Would your actions align with your values? Write a statement for each role describing how you want to be in that role and the contribution you want to make.
List all the roles you play in your life. Then pick the very few where it doesn’t feel right to settle for ordinary. Especially in our relationship roles, we ought to feel some obligation to the other person to bring our best self. If you want to be a ho-hum spouse or parent, you might be missing the point of those relationships.
Step Four: Define success in each role.
While we are all given job descriptions for our professional roles, most people have never stopped to ask what kind of parent or friend or spouse they want to be.
What words do you associate with extraordinary in that role? The clearer you can paint that vision, the more likely you will accomplish it.
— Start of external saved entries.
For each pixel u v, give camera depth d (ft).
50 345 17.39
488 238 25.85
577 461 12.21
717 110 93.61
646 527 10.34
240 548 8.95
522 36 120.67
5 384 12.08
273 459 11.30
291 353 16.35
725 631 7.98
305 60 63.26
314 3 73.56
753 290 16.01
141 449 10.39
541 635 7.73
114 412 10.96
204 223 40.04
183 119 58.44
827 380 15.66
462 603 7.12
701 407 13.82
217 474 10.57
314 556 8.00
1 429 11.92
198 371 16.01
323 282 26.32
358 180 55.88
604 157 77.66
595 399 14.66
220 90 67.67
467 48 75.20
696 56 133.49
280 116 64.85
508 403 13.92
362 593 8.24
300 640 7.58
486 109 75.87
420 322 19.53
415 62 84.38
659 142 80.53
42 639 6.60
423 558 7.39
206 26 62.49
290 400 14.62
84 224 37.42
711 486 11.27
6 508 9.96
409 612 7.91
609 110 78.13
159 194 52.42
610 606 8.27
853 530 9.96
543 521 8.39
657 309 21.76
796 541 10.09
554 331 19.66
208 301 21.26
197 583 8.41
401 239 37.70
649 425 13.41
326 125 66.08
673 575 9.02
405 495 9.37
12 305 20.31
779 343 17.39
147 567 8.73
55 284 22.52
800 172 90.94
Remember that this isn’t extraordinary compared to other people; it’s compared to what you would default to, your ordinary mode—what I call “cruise control.” This is an extraordinary wholly defined by you.
There really is no generic definition of extraordinary in your roles. You choose.
Step 5: Schedule one action a week that gets you closer to who you want to be.
Before your week begins, sit down with your list of roles and pick one thing you could do that week to get closer to extraordinary. And here’s the key: put it on your calendar.
Ask yourself, “What one thing can I do this week in this role—that you’re not doing now—that if you did on a regular basis, would make a tremendous positive difference in this relationship?”
These actions don’t have to be complicated:
- “I’m going to compliment my spouse every day.”
- “I’m going to read with my child after dinner.”
- “I’m going to take my team members out for lunch.”
You can see why you have to limit the number of important roles—five new actions in a week is a lot on top of what you already have going on. If your list feels overwhelming or you have an especially busy week coming up, you can scale back in a couple ways:
Simplify each action: text a friend or buy concert tickets for next month—five-minute commitments that still make an impact.
Focus on fewer roles that week: perhaps you choose an activity just for leader and spouse.
The power of going small.
Don’t underestimate the power of these small, deliberate actions. Even if you only do something every other week, you’re closer to extraordinary than you would be in default mode.
Don’t get discouraged. Life is a journey—of course we’re going to stumble and get off track. That’s okay! Pick yourself up and get back on your path towards extraordinary.
You can live your life on cruise control, responding and reacting to whatever comes your way. Or you can reach for extraordinary where it counts most.